Reputation: 83
I have some strings that can contain letters, numbers and '#' symbol.
I would like to remove digits except for the words that start with '#'
Here is an example:
"table9 dolv5e #10n #dec10 #nov8e 23 hello"
And the expected output is:
"table dolve #10n #dec10 #nov8e hello"
How can I do this with regex, stringr or gsub?
Upvotes: 8
Views: 1083
Reputation: 101
INPUT = "table9 dolv5e #10n #dec10 #nov8e 23 hello";
OUTPUT = INPUT.match(/[^#\d]+(#\w+|[A-Za-Z]+\w*)/gi).join('');
You can remove flags i
, cause it was case insensitive
Use this pattern: [^#\d]+(#\w+|[A-Za-Z]+\w*)
[^#\d]+
= character start with no # and digits
#\w+
= find # followed by digit or letter
[A-Za-z]+\w*
= find letter followed by letter and/or number
^
|
You can change this with \D+\S*
= find any character not just when the first is letter and not just followed by letter and/or number.
I am not put as \w+\w*
cause \w
same as = [\w\d]
.
I tried the code in JavaScript and it work. If you want match not only followed by letter you can use code
Upvotes: 0
Reputation: 18565
How about capturing the wanted and replacing the unwanted with empty (non captured).
gsub("(#\\S+)|\\d+","\\1",x)
See demo at regex101 or R demo at tio.run (I have no experience with R)
My Answer is assuming, that there is always whitespace between #foo bar #baz2
. If you have something like #foo1,bar2:#baz3 4
, use \w
(word character) instead of \S
(non whitespace).
Upvotes: 5
Reputation: 5798
Base R solution:
unlisted_strings <- unlist(strsplit(X, "\\s+"))
Y <- paste0(na.omit(ifelse(grepl("[#]", unlisted_strings),
unlisted_strings,
gsub("\\d+", "", unlisted_strings))), collapse = " ")
Y
Data:
X <- as.character("table9 dolv5e #10n #dec10 #nov8e 23 hello")
Upvotes: 0
Reputation: 1502
You could split the string on spaces, remove digits from tokens if they don't start with '#' and paste back:
x <- "table9 dolv5e #10n #dec10 #nov8e 23 hello"
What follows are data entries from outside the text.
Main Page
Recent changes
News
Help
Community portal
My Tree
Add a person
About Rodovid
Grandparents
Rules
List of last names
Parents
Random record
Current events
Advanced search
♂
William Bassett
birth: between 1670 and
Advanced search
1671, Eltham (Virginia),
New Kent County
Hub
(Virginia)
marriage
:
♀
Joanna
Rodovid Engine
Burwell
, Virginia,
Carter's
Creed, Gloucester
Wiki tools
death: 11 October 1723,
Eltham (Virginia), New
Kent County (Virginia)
y <- unlist(strsplit(x, ' '))
paste(ifelse(startsWith(y, '#'), y, sub('\\d+', '', y)), collapse = ' ')
# output
[1] "table dolve #10n #dec10 #nov8e hello"
Upvotes: 5
Reputation: 47008
You use gsub to remove digits, for example:
gsub("[0-9]","","table9")
"table"
And we can split your string using strsplit:
STRING = "table9 dolv5e #10n #dec10 #nov8e 23 hello"
strsplit(STRING," ")
[[1]]
[1] "table9" "dolv5e" "#10n" "#dec10" "#nov8e" "23" "hello"
We just need to iterate through STRING, with gsub, applying it only to elements that do not have "#"
STRING = unlist(strsplit(STRING," "))
no_hex = !grepl("#",STRING)
STRING[no_hex] = gsub("[0-9]","",STRING[no_hex])
paste(STRING,collapse=" ")
[1] "table dolve #10n #dec10 #nov8e hello"
Upvotes: 1